### What you have to do
Put every line from the beginning of the records through the line containing "text_box The Strategy [538, 262, 1154, 557]" into a JSON list of strings, one string per line, leaving out blank lines.

Stored records
◇ ◇ ◇ ◇ ◇ ◇ ◇

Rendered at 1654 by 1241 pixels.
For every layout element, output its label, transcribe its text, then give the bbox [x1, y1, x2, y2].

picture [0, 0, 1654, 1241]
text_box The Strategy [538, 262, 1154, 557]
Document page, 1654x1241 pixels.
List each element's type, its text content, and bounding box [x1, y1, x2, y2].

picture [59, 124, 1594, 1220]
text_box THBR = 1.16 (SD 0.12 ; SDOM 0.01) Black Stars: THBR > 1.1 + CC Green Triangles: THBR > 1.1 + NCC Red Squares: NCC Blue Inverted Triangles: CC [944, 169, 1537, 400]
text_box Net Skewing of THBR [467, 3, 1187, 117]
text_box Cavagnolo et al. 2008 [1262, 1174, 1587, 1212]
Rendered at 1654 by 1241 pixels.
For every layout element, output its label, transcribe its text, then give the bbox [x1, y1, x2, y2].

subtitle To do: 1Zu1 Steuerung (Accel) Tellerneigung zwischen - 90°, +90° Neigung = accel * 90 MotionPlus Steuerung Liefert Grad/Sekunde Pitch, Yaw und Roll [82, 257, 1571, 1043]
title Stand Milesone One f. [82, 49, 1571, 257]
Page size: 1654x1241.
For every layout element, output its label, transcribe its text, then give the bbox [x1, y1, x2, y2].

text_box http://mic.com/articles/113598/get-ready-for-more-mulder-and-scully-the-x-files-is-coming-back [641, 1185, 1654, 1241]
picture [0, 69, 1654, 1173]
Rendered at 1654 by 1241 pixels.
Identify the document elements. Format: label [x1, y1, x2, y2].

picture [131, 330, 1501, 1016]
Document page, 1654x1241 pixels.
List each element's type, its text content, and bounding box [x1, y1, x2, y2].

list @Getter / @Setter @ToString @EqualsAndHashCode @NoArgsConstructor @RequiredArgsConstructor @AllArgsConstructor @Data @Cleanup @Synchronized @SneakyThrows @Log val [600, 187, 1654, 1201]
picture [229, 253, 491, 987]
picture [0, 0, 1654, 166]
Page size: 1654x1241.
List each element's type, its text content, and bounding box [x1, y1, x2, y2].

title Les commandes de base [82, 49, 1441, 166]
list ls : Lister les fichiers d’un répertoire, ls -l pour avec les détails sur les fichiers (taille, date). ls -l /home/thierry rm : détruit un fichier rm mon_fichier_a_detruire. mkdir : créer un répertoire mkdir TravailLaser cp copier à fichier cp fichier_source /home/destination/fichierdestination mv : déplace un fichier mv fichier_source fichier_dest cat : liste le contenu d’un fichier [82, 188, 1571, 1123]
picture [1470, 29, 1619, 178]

◇ ◇ ◇ ◇ ◇ ◇ ◇

### Answer to the exercise
[
  "Rendered at 1654 by 1241 pixels.",
  "For every layout element, output its label, transcribe its text, then give the bbox [x1, y1, x2, y2].",
  "picture [0, 0, 1654, 1241]",
  "text_box The Strategy [538, 262, 1154, 557]"
]